(Items from a data source)
------------------------------

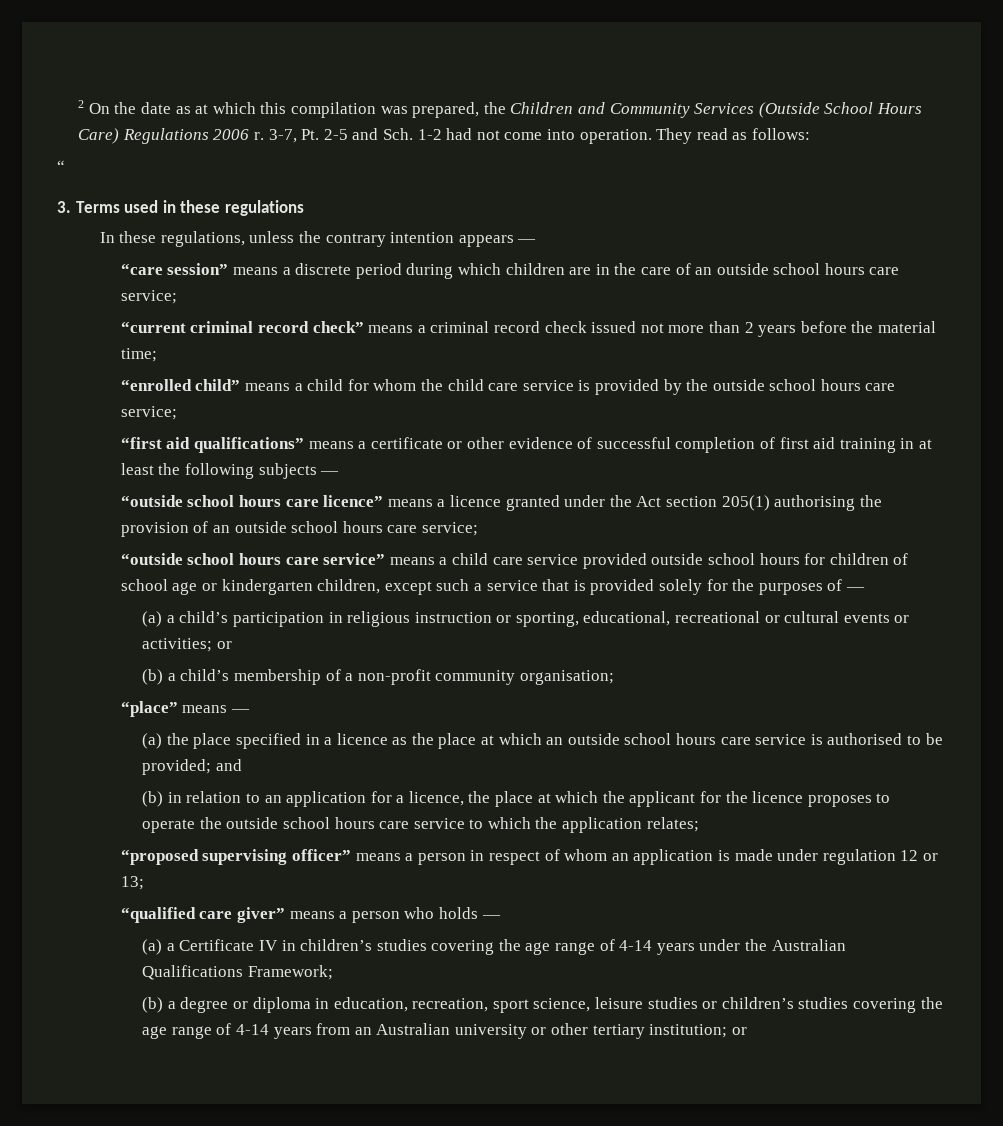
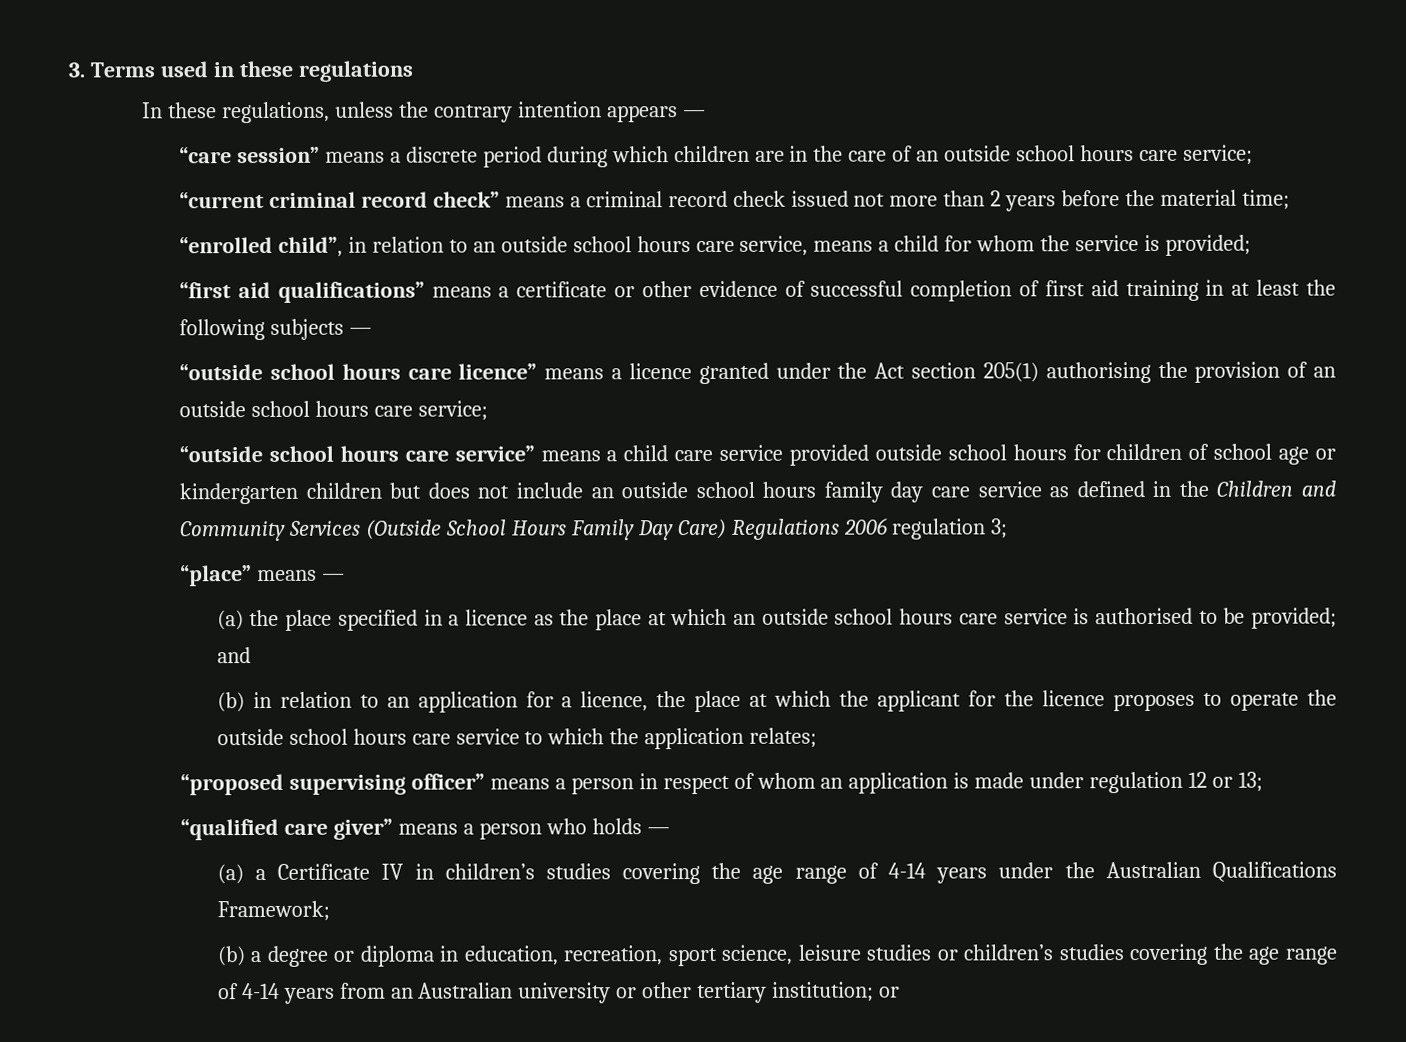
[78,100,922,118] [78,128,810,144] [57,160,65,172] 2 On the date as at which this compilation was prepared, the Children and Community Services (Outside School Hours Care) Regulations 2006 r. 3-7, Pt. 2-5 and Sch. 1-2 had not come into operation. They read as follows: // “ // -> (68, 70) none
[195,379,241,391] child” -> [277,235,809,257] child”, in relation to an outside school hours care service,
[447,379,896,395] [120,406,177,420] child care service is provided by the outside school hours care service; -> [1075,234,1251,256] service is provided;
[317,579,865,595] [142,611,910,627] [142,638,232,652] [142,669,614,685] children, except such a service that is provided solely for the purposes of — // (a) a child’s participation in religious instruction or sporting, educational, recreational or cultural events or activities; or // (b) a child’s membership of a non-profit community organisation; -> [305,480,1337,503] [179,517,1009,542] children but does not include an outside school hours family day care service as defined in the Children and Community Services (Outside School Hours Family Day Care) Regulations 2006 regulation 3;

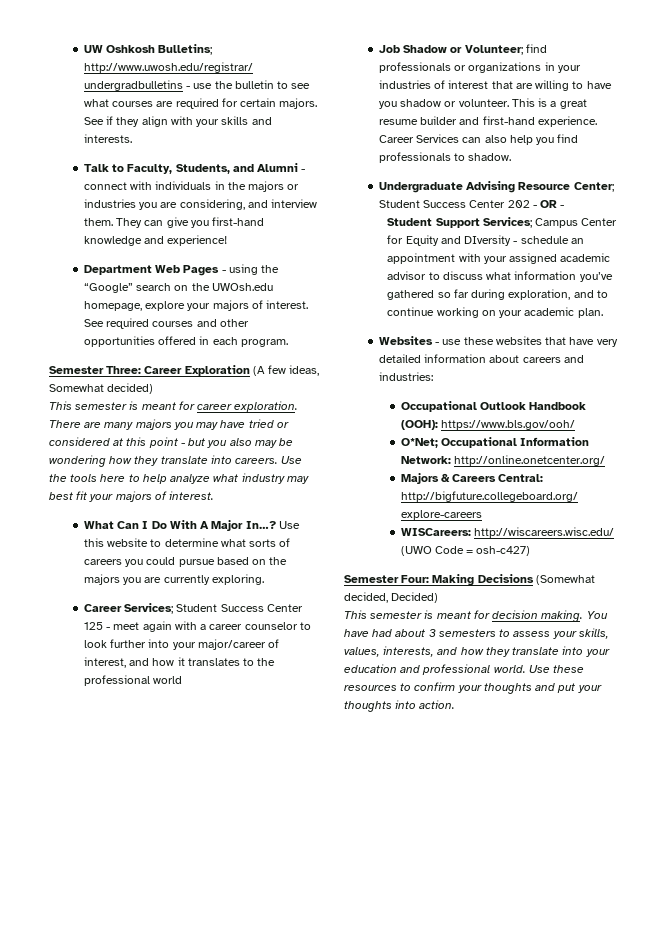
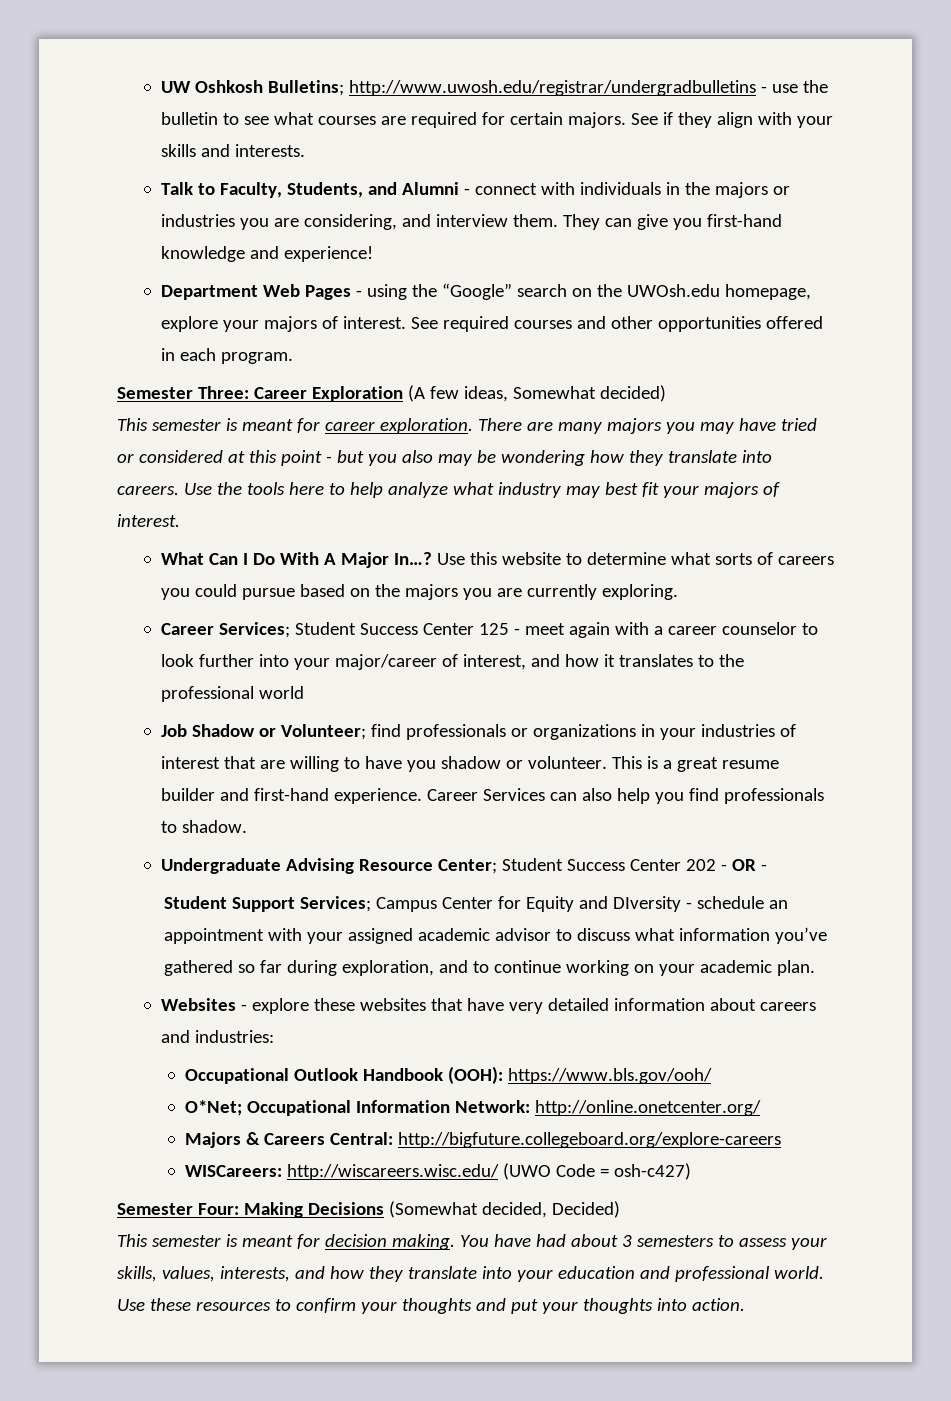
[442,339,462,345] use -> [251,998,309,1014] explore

------------------------------

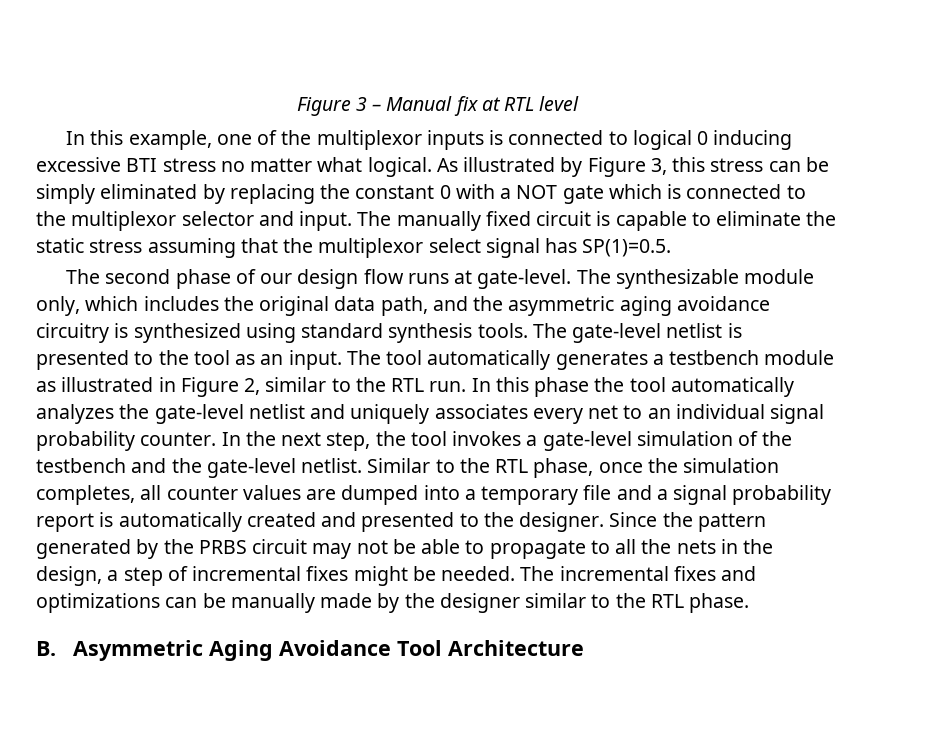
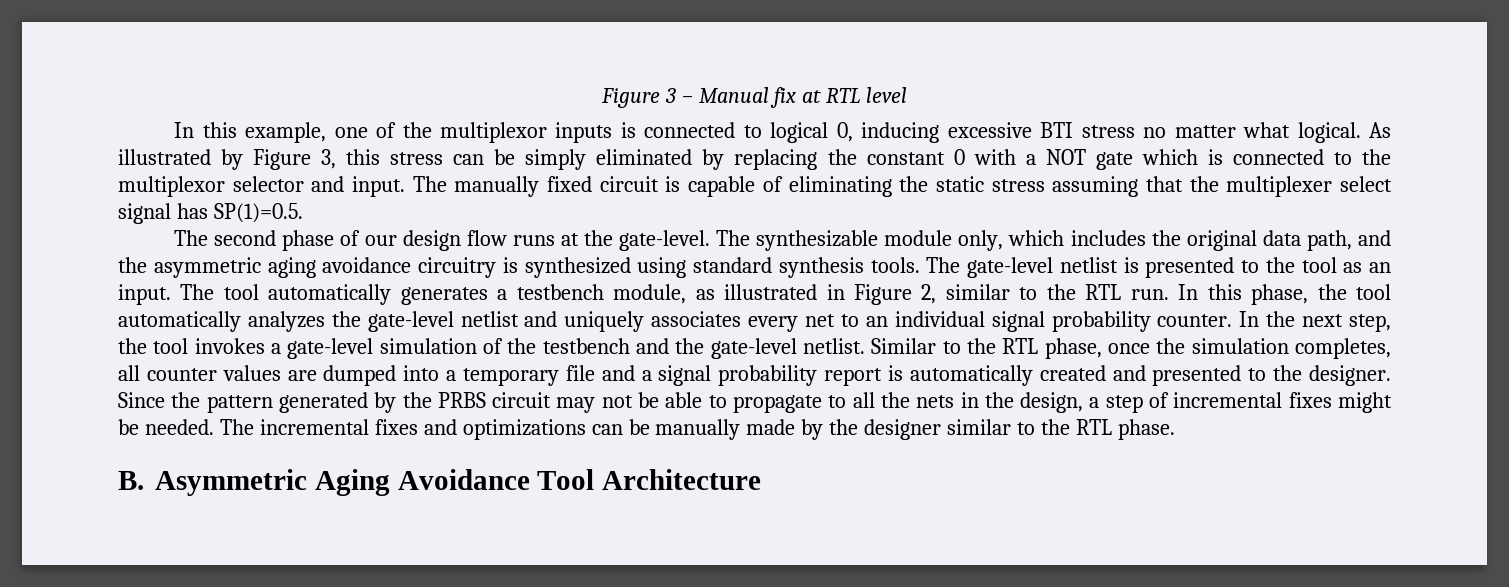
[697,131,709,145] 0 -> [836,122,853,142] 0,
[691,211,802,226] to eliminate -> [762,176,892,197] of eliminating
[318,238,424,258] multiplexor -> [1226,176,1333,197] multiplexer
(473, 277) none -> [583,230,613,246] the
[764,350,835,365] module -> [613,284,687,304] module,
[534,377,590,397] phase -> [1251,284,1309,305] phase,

------------------------------

TASK OBJECTIVE> Spot every line in the entries that includes the word "provided", and copy each one out.

EXERCISE RESULT>
[447,379,896,395] [120,406,177,420] child care service is provided by the outside school hours care service; -> [1075,234,1251,256] service is provided;
[317,579,865,595] [142,611,910,627] [142,638,232,652] [142,669,614,685] children, except such a service that is provided solely for the purposes of — // (a) a child’s participation in religious instruction or sporting, educational, recreational or cultural events or activities; or // (b) a child’s membership of a non-profit community organisation; -> [305,480,1337,503] [179,517,1009,542] children but does not include an outside school hours family day care service as defined in the Children and Community Services (Outside School Hours Family Day Care) Regulations 2006 regulation 3;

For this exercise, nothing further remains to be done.